= Švenčionėliai massacre =

Mass murder of Jews in Švenčionėliai, Lithuania during the Holocaust

The Švenčionėliai massacre was the mass murder of Jews during the Holocaust on October 8-10 1941, at the former Soviet military training ground in Žeimena forest, about 1.5km away from Švenčionėliai in Lithuania, then known as the Generalbezirk Litauen in the Reichskommissariat Ostland.

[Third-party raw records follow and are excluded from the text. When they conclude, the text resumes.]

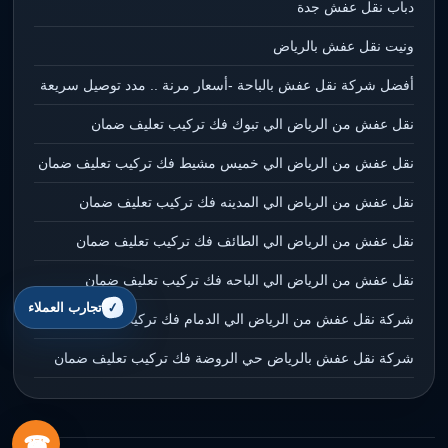
دباب نقل عفش جدة
ونيت نقل عفش بالرياض
أفضل شركة نقل عفش بالباحة -أسعار مرنة .. مدد توصيل سريعة
نقل عفش من الرياض الي تبوك فك تركيب تعليف ضمان
نقل عفش من الرياض الي خميس مشيط فك تركيب تعليف ضمان
نقل عفش من الرياض الي المدينه فك تركيب تعليف ضمان
نقل عفش من الرياض الي الطائف فك تركيب تعليف ضمان
نقل عفش من الرياض الي الباحه فك تركيب تعليف ضمان
تجارب العملاء
شركة نقل عفش من الرياض الي الدمام فك تركيب تعليف ضمان
شركة نقل عفش بالرياض حي الروضة فك تركيب تعليف ضمان
☎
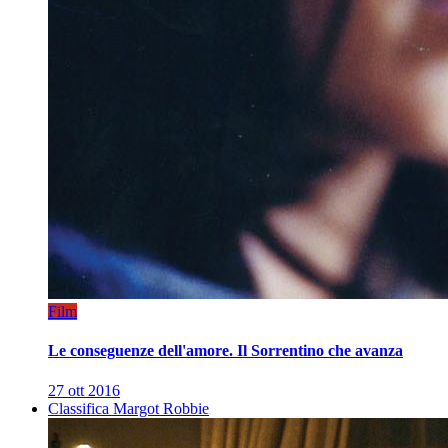
Film
Le conseguenze dell'amore. Il Sorrentino che avanza
27 ott 2016
Classifica Margot Robbie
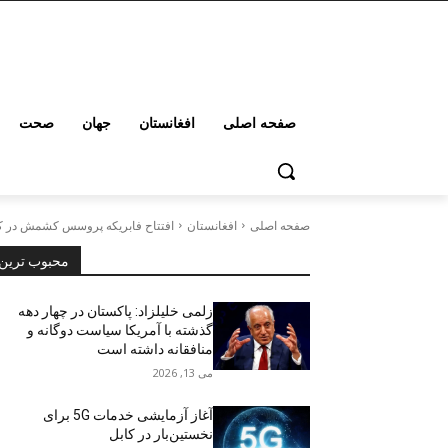
صفحه اصلی
افغانستان
جهان
صحت
صفحه اصلی
افغانستان
افتتاح فابریکه پروسس کشمش در کاب
محبوب ترین
زلمی خلیلزاد: پاکستان در چهار دهه
گذشته با آمریکا سیاست دوگانه و
منافقانه داشته است
می 13, 2026
آغاز آزمایشی خدمات 5G برای
نخستین‌بار در کابل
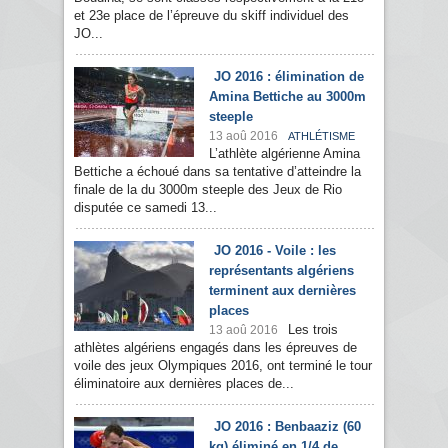
et 23e place de l’épreuve du skiff individuel des
JO...
JO 2016 : élimination de
Amina Bettiche au 3000m
steeple
13 aoû 2016
ATHLÉTISME
L’athlète algérienne Amina
Bettiche a échoué dans sa tentative d’atteindre la
finale de la du 3000m steeple des Jeux de Rio
disputée ce samedi 13...
JO 2016 - Voile : les
représentants algériens
terminent aux dernières
places
Les trois
13 aoû 2016
athlètes algériens engagés dans les épreuves de
voile des jeux Olympiques 2016, ont terminé le tour
éliminatoire aux dernières places de...
JO 2016 : Benbaaziz (60
kg) éliminé en 1/4 de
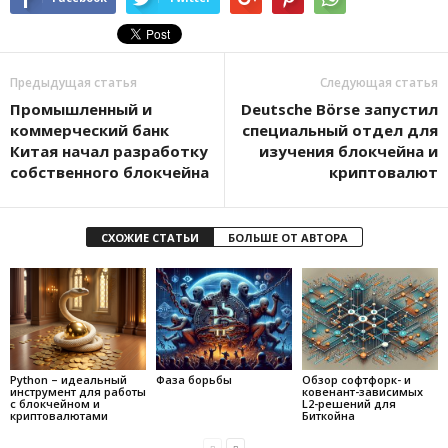
Предыдущая статья
Следующая статья
Промышленный и
Deutsche Börse запустил
коммерческий банк
специальный отдел для
Китая начал разработку
изучения блокчейна и
собственного блокчейна
криптовалют
СХОЖИЕ СТАТЬИ
БОЛЬШЕ ОТ АВТОРА
Python – идеальный
Фаза борьбы
Обзор софтфорк- и
инструмент для работы
ковенант-зависимых
с блокчейном и
L2-решений для
криптовалютами
Биткойна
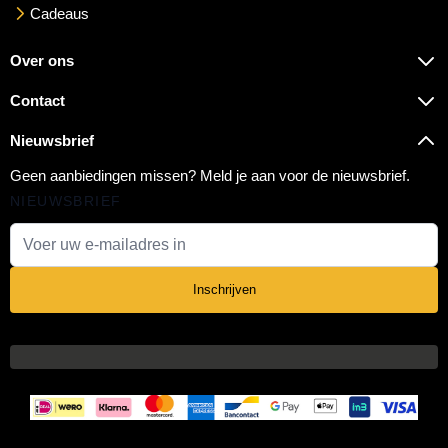
Cadeaus
Over ons
Contact
Nieuwsbrief
Geen aanbiedingen missen? Meld je aan voor de nieuwsbrief.
NIEUWSBRIEF
E-mail adres
Inschrijven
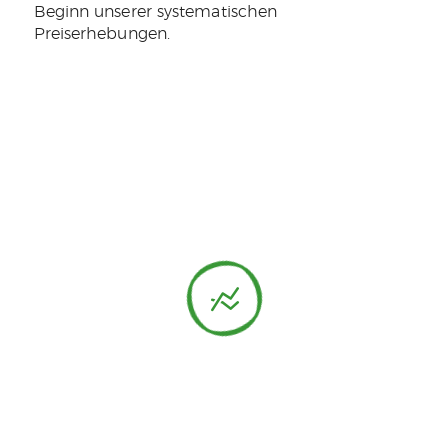
Beginn unserer systematischen
Preiserhebungen.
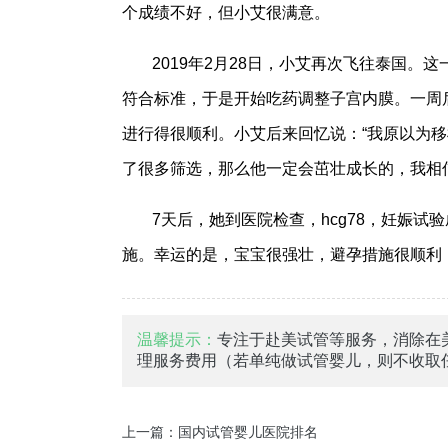
个成绩不好，但小艾很满意。
2019年2月28日，小艾再次飞往泰国
符合标准，于是开始吃药调整子宫内膜。一周
进行得很顺利。小艾后来回忆说：“我原以为
了很多筛选，那么他一定会茁壮成长的，我相
7天后，她到医院检查，hcg78，妊娠
施。幸运的是，宝宝很强壮，避孕措施很顺利，
温馨提示：
专注于赴美试管等服务，消除在
理服务费用（若单纯做试管婴儿，则不收取
上一篇：
国内试管婴儿医院排名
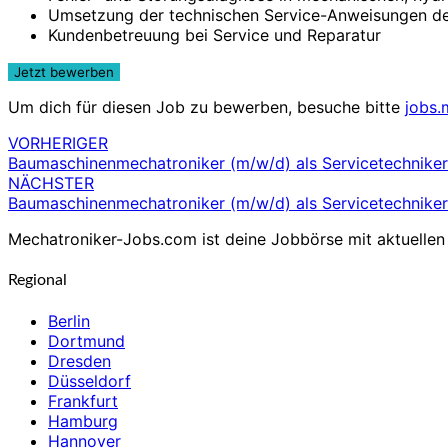
Umsetzung der technischen Service-Anweisungen der
Kundenbetreuung bei Service und Reparatur
Um dich für diesen Job zu bewerben, besuche bitte
jobs.
VORHERIGER
Beitragsnavigation
Baumaschinenmechatroniker (m/w/d) als Servicetechniker
NÄCHSTER
Baumaschinenmechatroniker (m/w/d) als Servicetechniker
Mechatroniker-Jobs.com ist deine Jobbörse mit aktuellen 
Regional
Berlin
Dortmund
Dresden
Düsseldorf
Frankfurt
Hamburg
Hannover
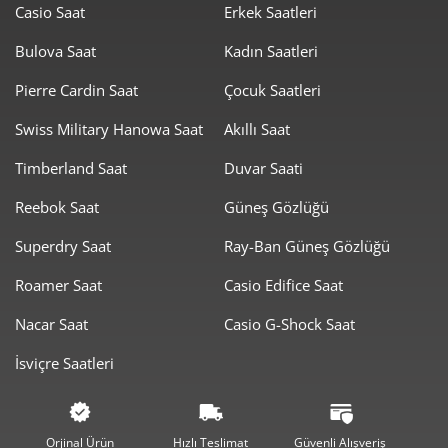
Casio Saat
Erkek Saatleri
1.078,84 ₺
8.630,76 ₺
8
Bulova Saat
Kadın Saatleri
980,18 ₺
8.821,64 ₺
Pierre Cardin Saat
Çocuk Saatleri
9
Swiss Military Hanowa Saat
Akıllı Saat
Timberland Saat
Duvar Saati
Reebok Saat
Güneş Gözlüğü
Taksit
Taksit Tutarı
Toplam Tutar
Superdry Saat
Ray-Ban Güneş Gözlüğü
7.419,00 ₺
7.419,00 ₺
Roamer Saat
Casio Edifice Saat
Tek Çekim
Nacar Saat
Casio G-Shock Saat
3.709,50 ₺
7.419,00 ₺
2
İsviçre Saatleri
2.594,96 ₺
7.784,89 ₺
3
1.985,18 ₺
7.940,70 ₺
4
Orjinal Ürün
Hızlı Teslimat
Güvenli Alışveriş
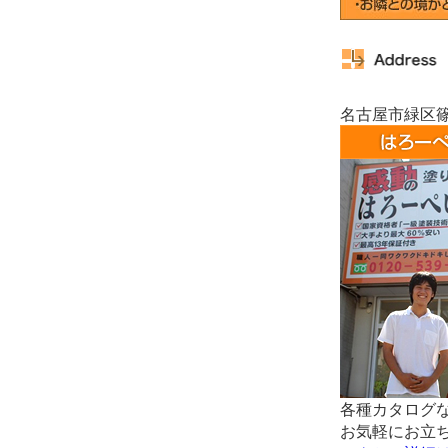
名古屋市緑区篠
各種カタログ
お気軽にお立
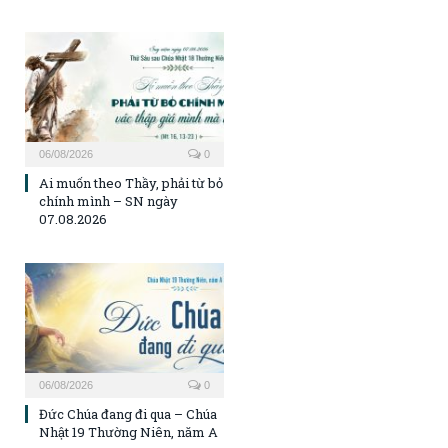
06/08/2026
0
Ai muốn theo Thầy, phải từ bỏ
chính mình – SN ngày
07.08.2026
06/08/2026
0
Đức Chúa đang đi qua – Chúa
Nhật 19 Thường Niên, năm A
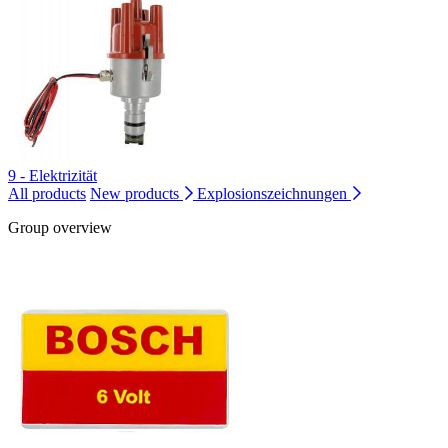
9 - Elektrizität
All products
New products
Explosionszeichnungen
Group overview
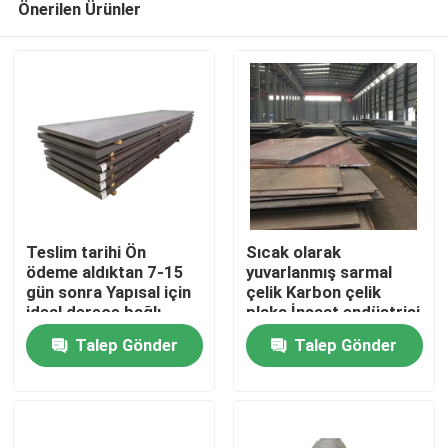
Önerilen Ürünler
Teslim tarihi Ön
Sıcak olarak
ödeme aldıktan 7-15
yuvarlanmış sarmal
gün sonra Yapısal için
çelik Karbon çelik
ideal derece bağlı
plaka İnşaat endüstrisi
Ana sayfa
olarak genellikle 250-
yapısal uygulamalar
Talep Gönder
Talep Gönder
550 MPa'ya kadar
için uygundur Dayanıklı
çıkış gücü olan
ve malzeme
Ürünler
yontulmuş karbon
plaka
Hakkımızda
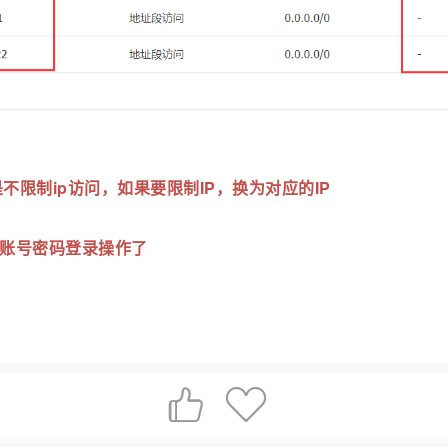
的是不限制ip访问，如果要限制IP，换为对应的IP
账号密码登录操作了


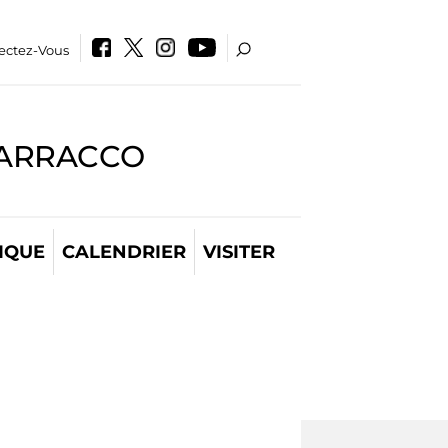
ectez-Vous
BARRACCO
IQUE
CALENDRIER
VISITER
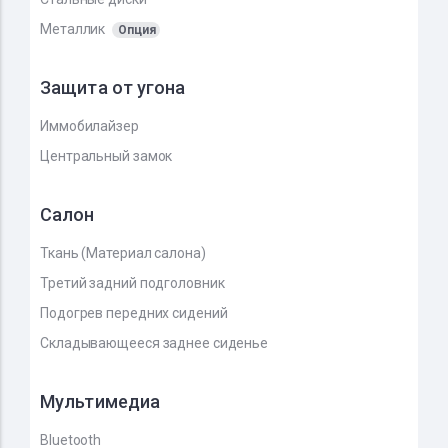
Металлик
Опция
Защита от угона
Иммобилайзер
Центральный замок
Салон
Ткань (Материал салона)
Третий задний подголовник
Подогрев передних сидений
Складывающееся заднее сиденье
Мультимедиа
Bluetooth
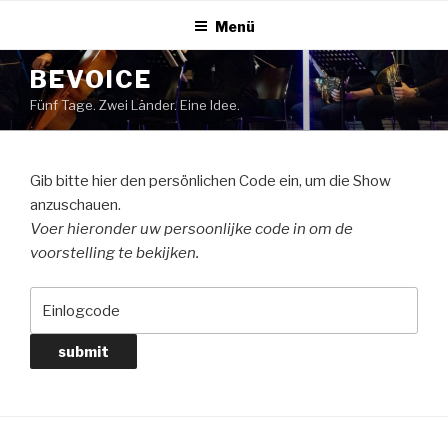
Zum
Menü
Inhalt
springen
BEVOICE
Fünf Tage. Zwei Länder. Eine Idee.
Gib bitte hier den persönlichen Code ein, um die Show
anzuschauen.
Voer hieronder uw persoonlijke code in om de
voorstelling te bekijken.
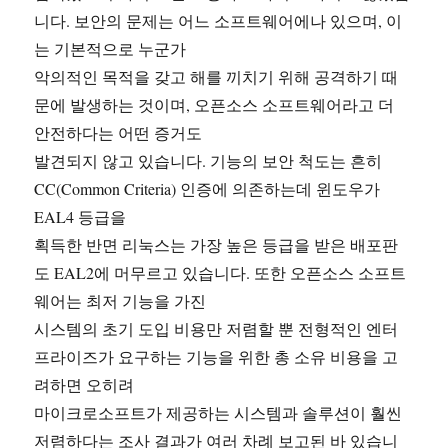
니다. 보안의 문제는 어느 소프트웨어에나 있으며, 이
는 기본적으로 누군가
악의적인 목적을 갖고 해를 끼치기 위해 공격하기 때
문에 발생하는 것이며, 오픈소스 소프트웨어라고 더
안전하다는 어떤 증거도
발견되지 않고 있습니다. 기능의 보안 척도는 흔히
CC(Common Criteria) 인증에 의존하는데 윈도우가
EAL4 등급을
획득한 반면 리눅스는 가장 높은 등급을 받은 배포판
도 EAL2에 머무르고 있습니다. 또한 오픈소스 소프트
웨어는 최저 기능을 가진
시스템의 초기 도입 비용만 저렴할 뿐 전형적인 엔터
프라이즈가 요구하는 기능을 위한 총 소유 비용을 고
려하면 오히려
마이크로소프트가 제공하는 시스템과 솔루션이 훨씬
저렴하다는 조사 결과가 여러 차례 보고된 바 있습니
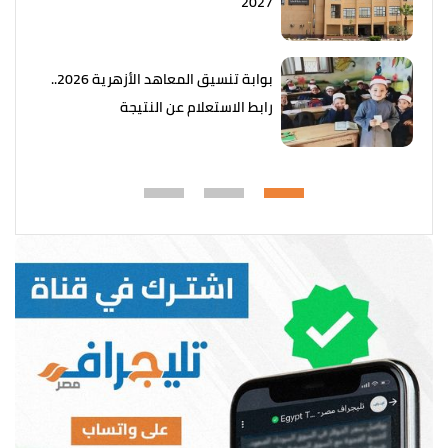
2027
بوابة تنسيق المعاهد الأزهرية 2026..
رابط الاستعلام عن النتيجة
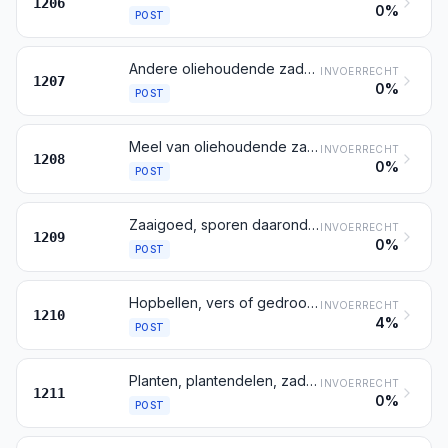
1206
0%
POST
Andere oliehoudende zaden en vruchten, ook indien gebroken
INVOERRECHT
1207
0%
POST
Meel van oliehoudende zaden en vruchten, ander dan mosterdmeel
INVOERRECHT
1208
0%
POST
Zaaigoed, sporen daaronder begrepen
INVOERRECHT
1209
0%
POST
Hopbellen, vers of gedroogd, ook indien fijngemaakt, gemalen of in pellets; lupuline
INVOERRECHT
1210
4%
POST
Planten, plantendelen, zaden en vruchten, van de soort hoofdzakelijk gebruikt in de reukwerkindustrie, in de geneeskunde of voor insecten- of parasietenbestrijding of voor dergelijke doeleinden, vers, gekoeld, bevroren of gedroogd, ook indien gesneden, gebroken of in poedervorm
INVOERRECHT
1211
0%
POST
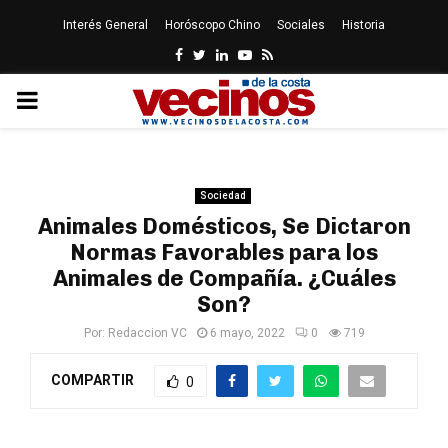
Interés General
Horóscopo Chino
Sociales
Historia
Facebook
Twitter
Linkedin
Youtube
Rss
PRIMARY
MENU
Sociedad
Animales Domésticos, Se Dictaron
Normas Favorables para los
Animales de Compañía. ¿Cuáles
Son?
Por:
Redaccion VC
6 mayo, 2022
0
719
COMPARTIR
0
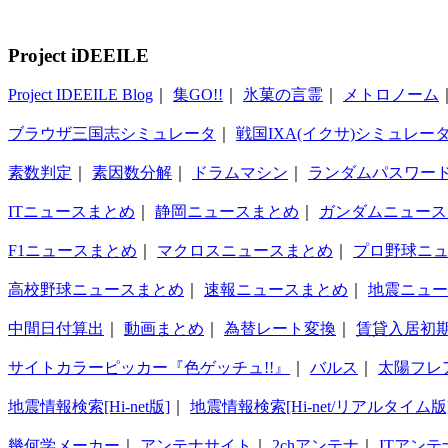
Project iDEEILE
Project IDEEILE Blog
｜
集GO!!
｜
氷菓の言霊
｜
メトロノーム
ブラウザ三国志シミュレータ
｜
戦国IXA(イクサ)シミュレー
素数判定
｜
素因数分解
｜
ドラムマシン
｜
ランダムパスワー
ITニュースまとめ
｜
静岡ニュースまとめ
｜
ガンダムニュース
F1ニュースまとめ
｜
マクロスニュースまとめ
｜
プロ野球ニ
高校野球ニュースまとめ
｜
速報ニュースまとめ
｜
地震ニュー
中間日付算出
｜
動画まとめ
｜
為替レート変換
｜
賃貸入居初
サイトカラーピッカー『色ゲッチュ!!』
｜
バルス
｜
太陽フレ
地震情報検索[Hi-net版]
｜
地震情報検索[Hi-net/リアルタイム版
幾何学メーカー
｜
アンテナサイト
｜
2chアンテナ
｜
ITアンテ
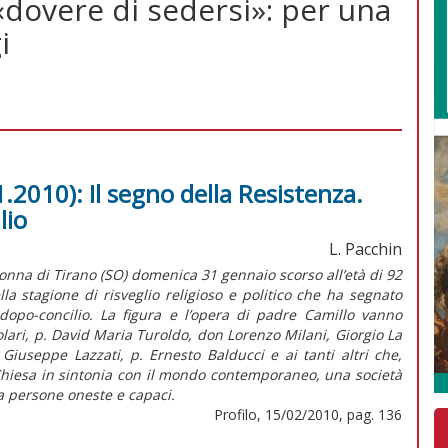
«dovere di sedersi»: per una
i
.2010): Il segno della Resistenza.
lio
L. Pacchin
onna di Tirano (SO) domenica 31 gennaio scorso all’età di 92
la stagione di risveglio religioso e politico che ha segnato
l dopo-concilio. La figura e l’opera di padre Camillo vanno
ari, p. David Maria Turoldo, don Lorenzo Milani, Giorgio La
 Giuseppe Lazzati, p. Ernesto Balducci e ai tanti altri che,
hiesa in sintonia con il mondo contemporaneo, una società
da persone oneste e capaci.
Profilo, 15/02/2010, pag. 136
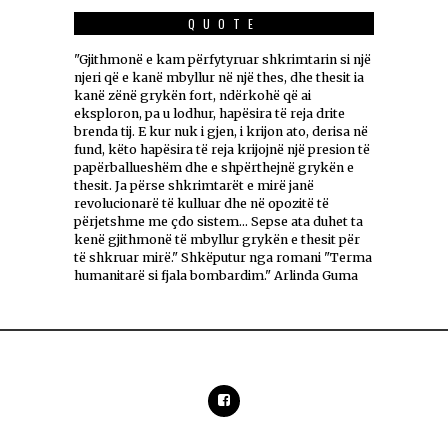
QUOTE
"Gjithmonë e kam përfytyruar shkrimtarin si një
njeri që e kanë mbyllur në një thes, dhe thesit ia
kanë zënë grykën fort, ndërkohë që ai
eksploron, pa u lodhur, hapësira të reja drite
brenda tij. E kur nuk i gjen, i krijon ato, derisa në
fund, këto hapësira të reja krijojnë një presion të
papërballueshëm dhe e shpërthejnë grykën e
thesit. Ja përse shkrimtarët e mirë janë
revolucionarë të kulluar dhe në opozitë të
përjetshme me çdo sistem... Sepse ata duhet ta
kenë gjithmonë të mbyllur grykën e thesit për
të shkruar mirë." Shkëputur nga romani "Terma
humanitarë si fjala bombardim." Arlinda Guma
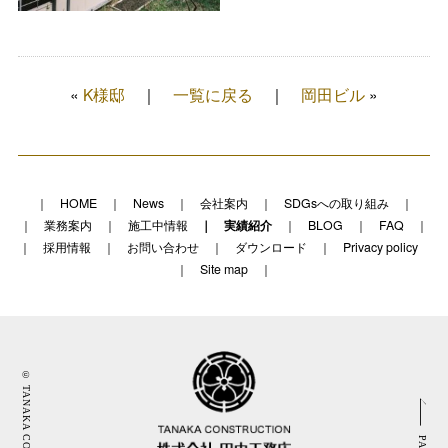
«
K様邸
一覧に戻る
岡田ビル
»
HOME
News
会社案内
SDGsへの取り組み
業務案内
施工中情報
実績紹介
BLOG
FAQ
採用情報
お問い合わせ
ダウンロード
Privacy policy
Site map
© TANAKA CONSTRUCTIO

The victims were from Švenčionys (estimated 2,000), Švenčionėliai, as well as from all places of the region: Ignalina (about 400–700 Jews), New Daugėliškis (about 40–50 Jews), Kaltanėnai (about 80 Jews), Linkmenys, Pabradė, Adutiškis and Stajėtiškis (about 200 Jews), Saldutiškis and Labanoras (about 50–60 Jews), Mielagėnai (12 families), Salamianka village (2 families, about 30–40 Jews), Ceikiniai and others - the whole Jewish population of the region. According to German records, 3,726 Jews were murdered on October 9. The total estimated number of the murdered Jews was between 7,000 and 8,000. The murder was perpetrated by Nazi Germany authorities, officers of the Švenčionys county police and the local Hilfspolizei

In 1961 a monument to the victims was erected at the site, reconstructed in 1993. The site is protected by the state as a cultural monument of historical and memorial value.